DIRECTIONS
In the entries below, return only the line containing "Federal Ministry of" and those after it, exactly, through the last line.

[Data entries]
-------------------------
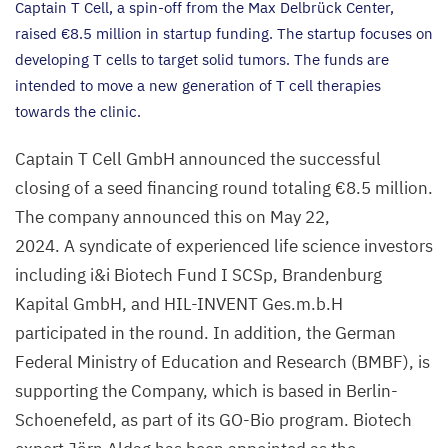
Captain T Cell, a spin-off from the Max Delbrück Center,
raised €
8
.
5
million in startup funding. The startup focuses on
developing T cells to target solid tumors. The funds are
intended to move a new generation of T cell therapies
towards the clinic.
Captain T Cell GmbH announced the successful
closing of a seed financing round totaling €
8
.
5
million.
The company announced this on May
22
,
2024
. A syndicate of experienced life science investors
including i
&
i Biotech Fund I SCSp, Brandenburg
Kapital GmbH, and
HIL-INVENT
Ges.m.b.H
participated in the round. In addition, the German
Federal Ministry of Education and Research (
BMBF
), is
supporting the Company, which is based in Berlin-
Schoenefeld, as part of its GO-Bio program. Biotech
-------------------------
REPLY
Federal Ministry of Education and Research (
BMBF
), is
supporting the Company, which is based in Berlin-
Schoenefeld, as part of its GO-Bio program. Biotech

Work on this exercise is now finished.